**What the task requires:** Would you please copy every line from the records that contains the word "down"?

═════ Data for the task

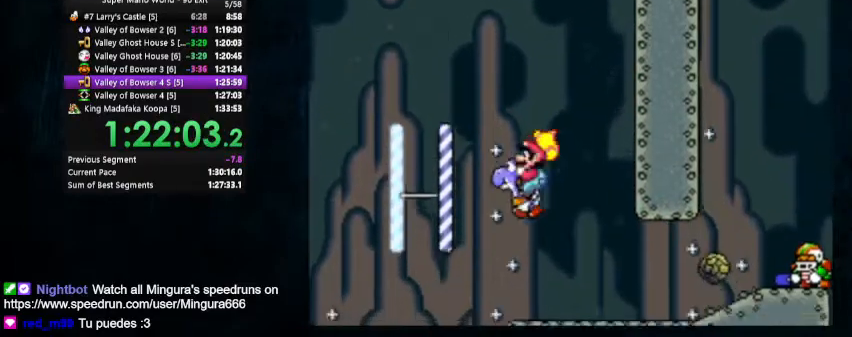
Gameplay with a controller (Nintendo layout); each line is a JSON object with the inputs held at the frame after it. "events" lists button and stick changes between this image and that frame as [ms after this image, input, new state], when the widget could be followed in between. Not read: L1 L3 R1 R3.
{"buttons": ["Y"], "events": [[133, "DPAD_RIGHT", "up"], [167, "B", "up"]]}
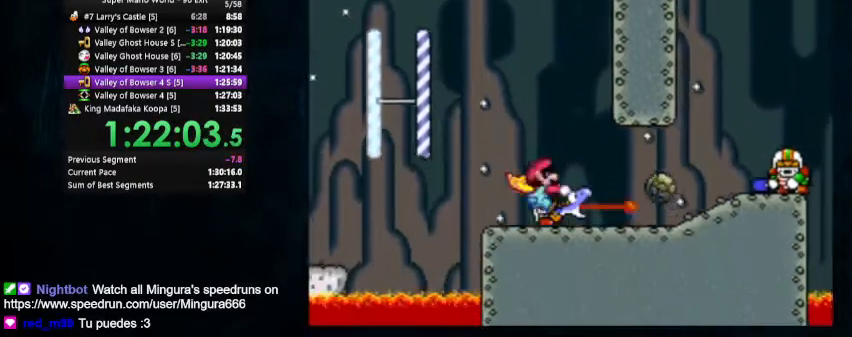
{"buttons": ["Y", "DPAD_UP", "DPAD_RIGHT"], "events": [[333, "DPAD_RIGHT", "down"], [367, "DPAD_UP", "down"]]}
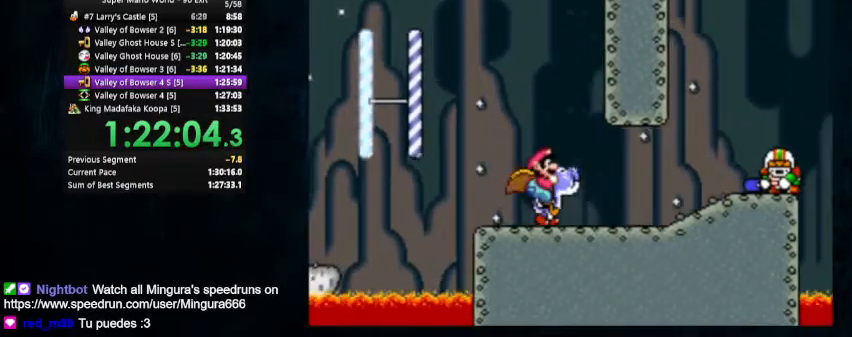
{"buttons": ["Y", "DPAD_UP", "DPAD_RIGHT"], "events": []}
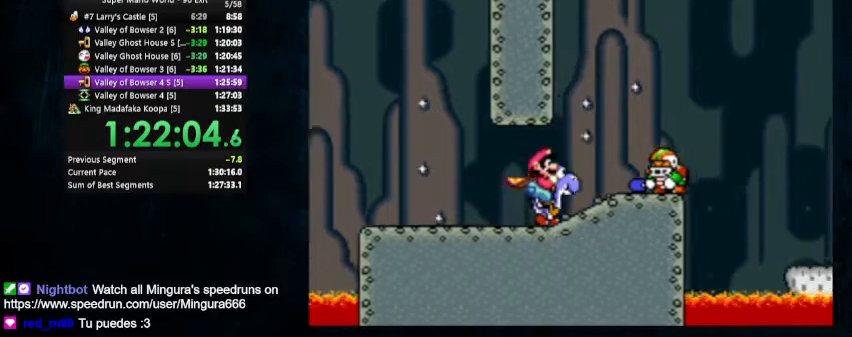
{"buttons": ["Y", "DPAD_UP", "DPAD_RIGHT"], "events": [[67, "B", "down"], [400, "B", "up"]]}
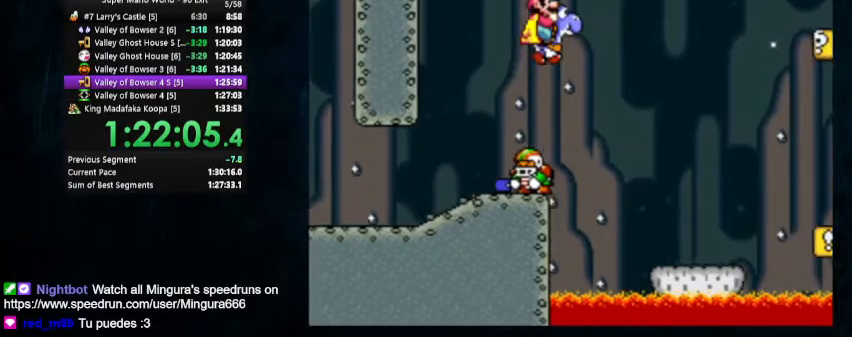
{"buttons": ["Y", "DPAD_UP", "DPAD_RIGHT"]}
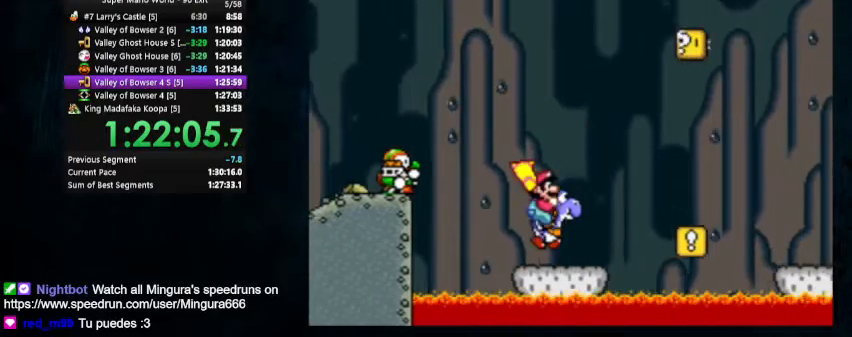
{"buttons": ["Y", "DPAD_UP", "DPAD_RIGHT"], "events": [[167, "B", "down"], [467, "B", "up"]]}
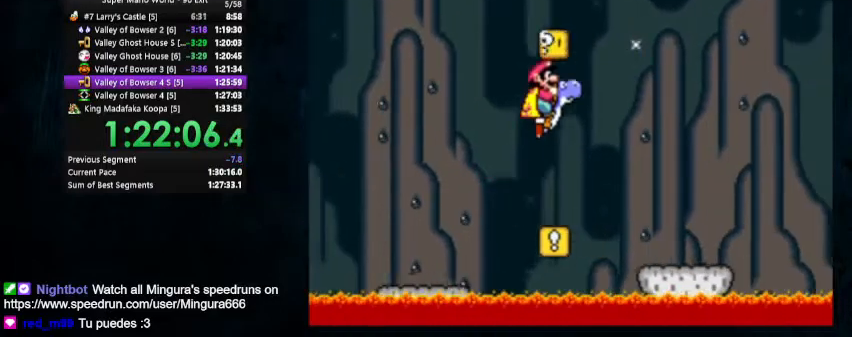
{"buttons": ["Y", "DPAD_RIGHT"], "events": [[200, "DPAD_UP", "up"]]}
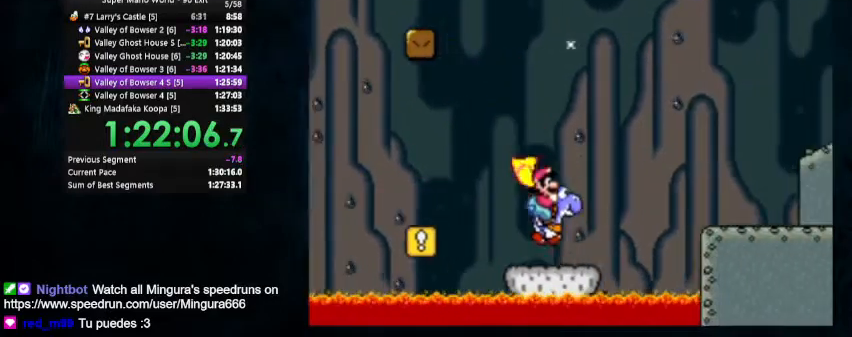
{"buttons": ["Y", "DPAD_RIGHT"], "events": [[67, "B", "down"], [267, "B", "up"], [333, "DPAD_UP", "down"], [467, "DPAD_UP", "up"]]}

══════════
═════ Data for the task

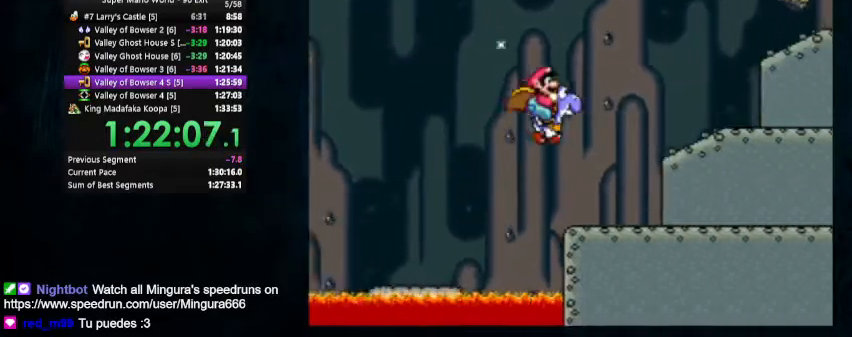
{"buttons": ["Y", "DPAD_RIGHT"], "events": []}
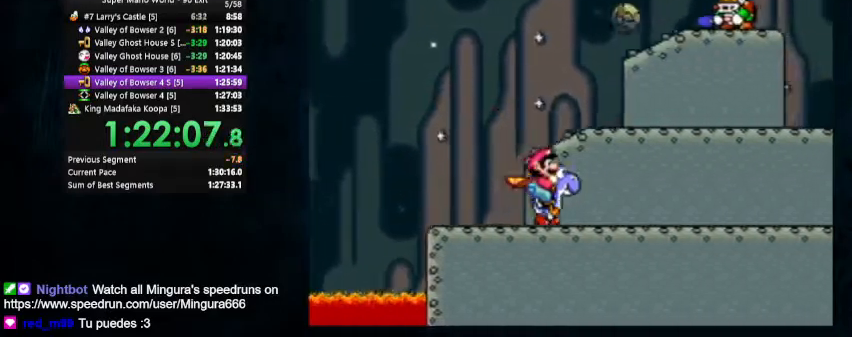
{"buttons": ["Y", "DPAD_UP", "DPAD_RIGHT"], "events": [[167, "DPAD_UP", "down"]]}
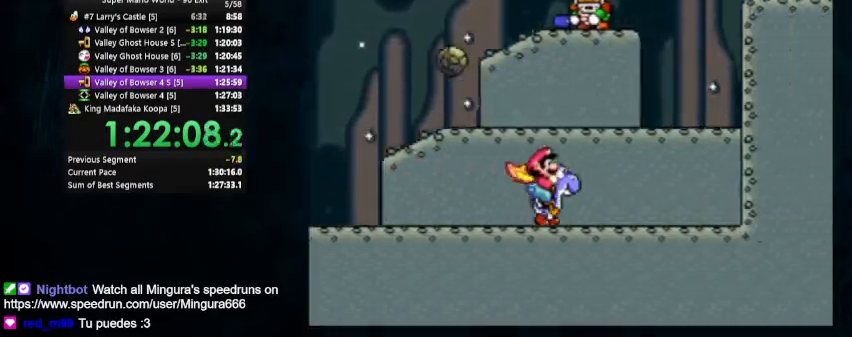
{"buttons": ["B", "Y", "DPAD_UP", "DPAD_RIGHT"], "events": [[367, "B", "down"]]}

══════════
═════ Data for the task

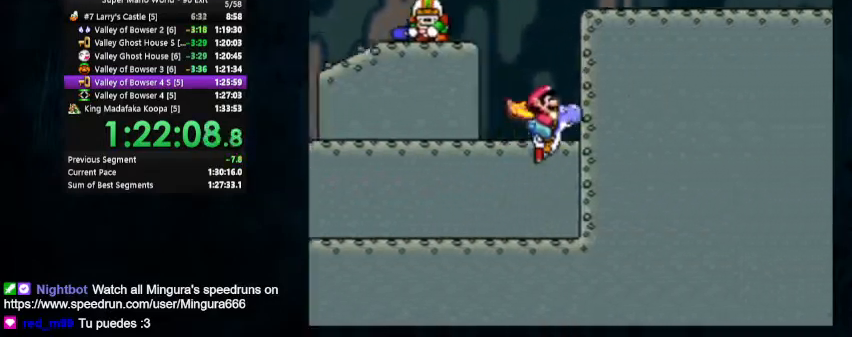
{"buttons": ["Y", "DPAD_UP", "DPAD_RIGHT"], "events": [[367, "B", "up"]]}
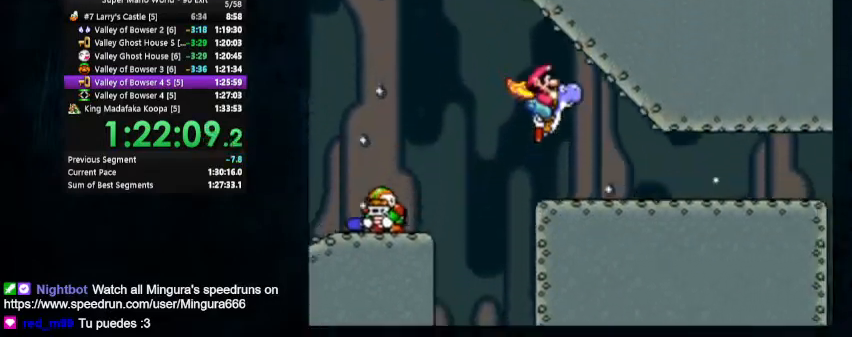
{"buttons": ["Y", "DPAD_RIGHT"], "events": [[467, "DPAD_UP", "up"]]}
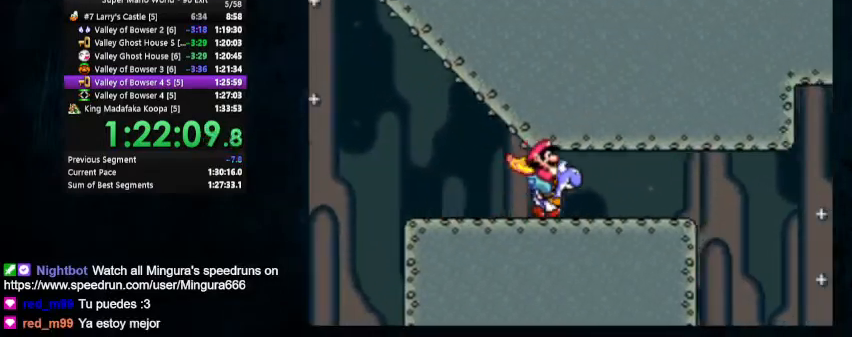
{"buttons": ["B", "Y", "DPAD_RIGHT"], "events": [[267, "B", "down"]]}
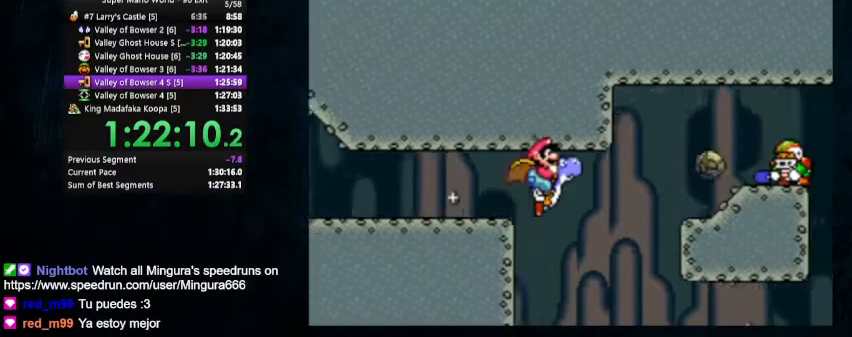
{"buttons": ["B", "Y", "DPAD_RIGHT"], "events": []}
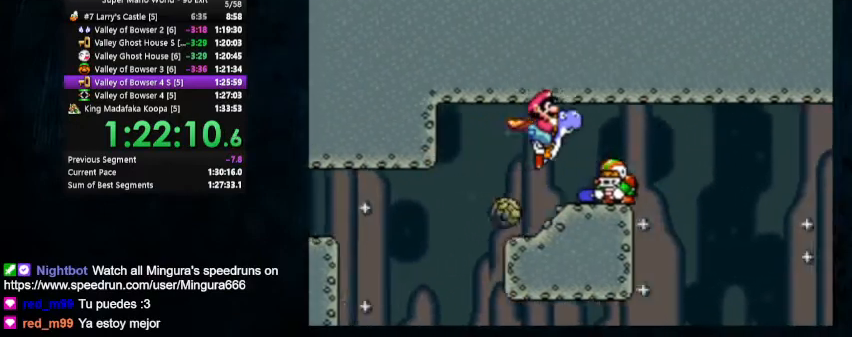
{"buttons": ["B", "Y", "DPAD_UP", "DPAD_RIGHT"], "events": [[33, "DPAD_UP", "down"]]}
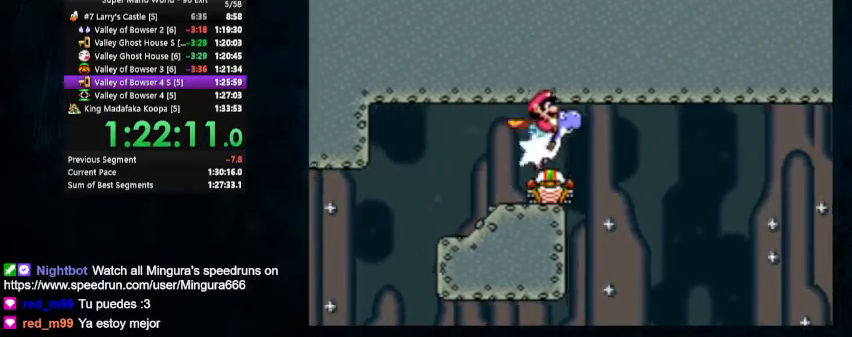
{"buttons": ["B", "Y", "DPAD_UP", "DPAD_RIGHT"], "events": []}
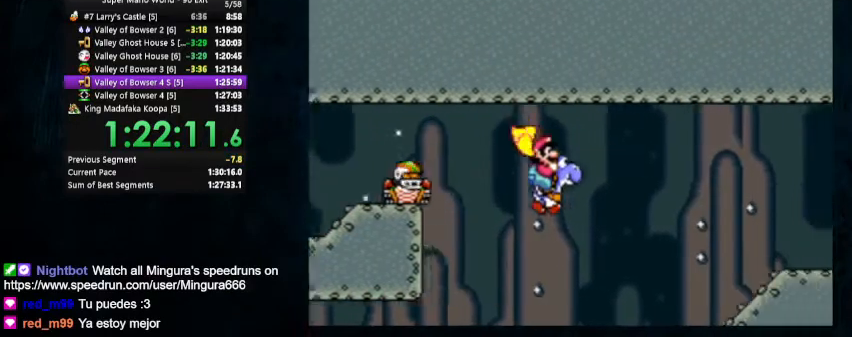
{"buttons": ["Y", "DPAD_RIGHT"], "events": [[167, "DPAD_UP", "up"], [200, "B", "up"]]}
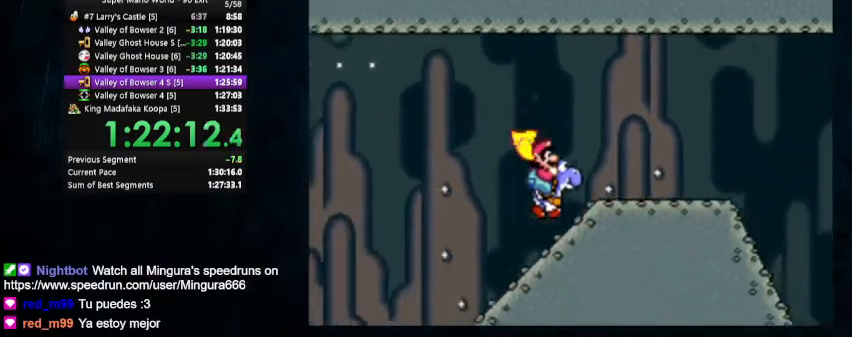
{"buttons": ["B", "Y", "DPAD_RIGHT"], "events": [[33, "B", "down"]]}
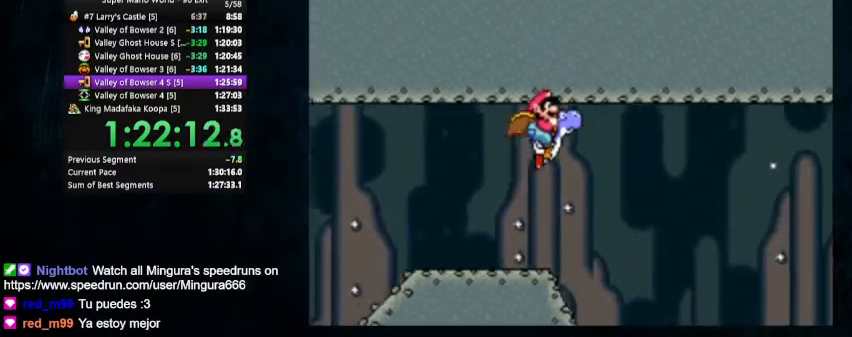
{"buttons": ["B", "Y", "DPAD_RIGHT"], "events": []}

══════════

**Solved exercise:**
{"buttons": ["Y", "DPAD_UP", "DPAD_RIGHT"], "events": [[333, "DPAD_RIGHT", "down"], [367, "DPAD_UP", "down"]]}
{"buttons": ["Y", "DPAD_UP", "DPAD_RIGHT"], "events": [[67, "B", "down"], [400, "B", "up"]]}
{"buttons": ["Y", "DPAD_UP", "DPAD_RIGHT"], "events": [[167, "B", "down"], [467, "B", "up"]]}
{"buttons": ["Y", "DPAD_RIGHT"], "events": [[67, "B", "down"], [267, "B", "up"], [333, "DPAD_UP", "down"], [467, "DPAD_UP", "up"]]}
{"buttons": ["Y", "DPAD_UP", "DPAD_RIGHT"], "events": [[167, "DPAD_UP", "down"]]}
{"buttons": ["B", "Y", "DPAD_UP", "DPAD_RIGHT"], "events": [[367, "B", "down"]]}
{"buttons": ["B", "Y", "DPAD_RIGHT"], "events": [[267, "B", "down"]]}
{"buttons": ["B", "Y", "DPAD_UP", "DPAD_RIGHT"], "events": [[33, "DPAD_UP", "down"]]}
{"buttons": ["B", "Y", "DPAD_RIGHT"], "events": [[33, "B", "down"]]}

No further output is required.